= PROBLEM DETAILS =
Once the images are removed, set down everything else in the listing below exactly.

= DATASET EXTRACT =
•••

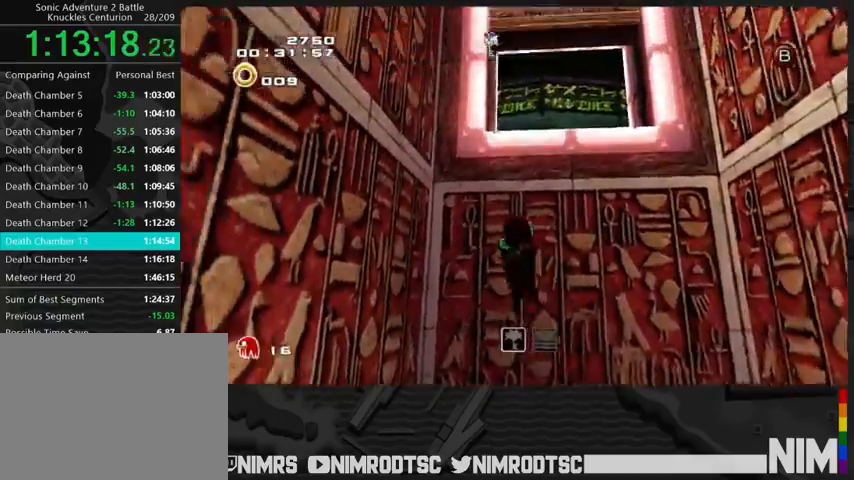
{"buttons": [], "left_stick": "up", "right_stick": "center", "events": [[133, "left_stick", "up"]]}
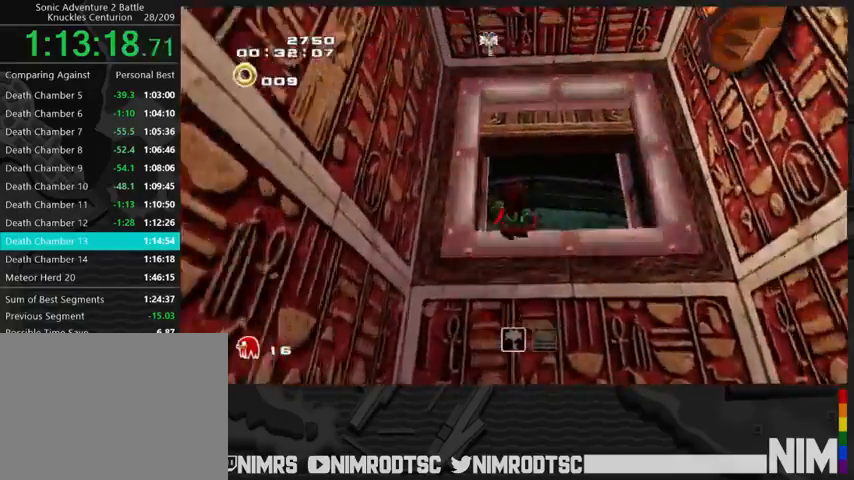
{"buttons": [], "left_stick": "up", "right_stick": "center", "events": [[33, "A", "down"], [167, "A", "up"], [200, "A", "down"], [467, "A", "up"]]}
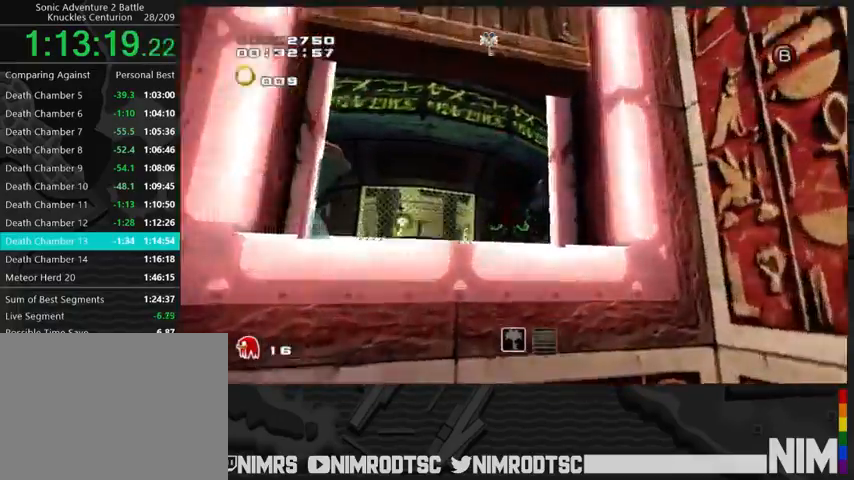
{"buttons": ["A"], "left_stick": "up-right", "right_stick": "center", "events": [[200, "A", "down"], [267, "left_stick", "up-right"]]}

•••

= YOUR RESPONSE =
{"buttons": [], "left_stick": "up", "right_stick": "center", "events": [[133, "left_stick", "up"]]}
{"buttons": [], "left_stick": "up", "right_stick": "center", "events": [[33, "A", "down"], [167, "A", "up"], [200, "A", "down"], [467, "A", "up"]]}
{"buttons": ["A"], "left_stick": "up-right", "right_stick": "center", "events": [[200, "A", "down"], [267, "left_stick", "up-right"]]}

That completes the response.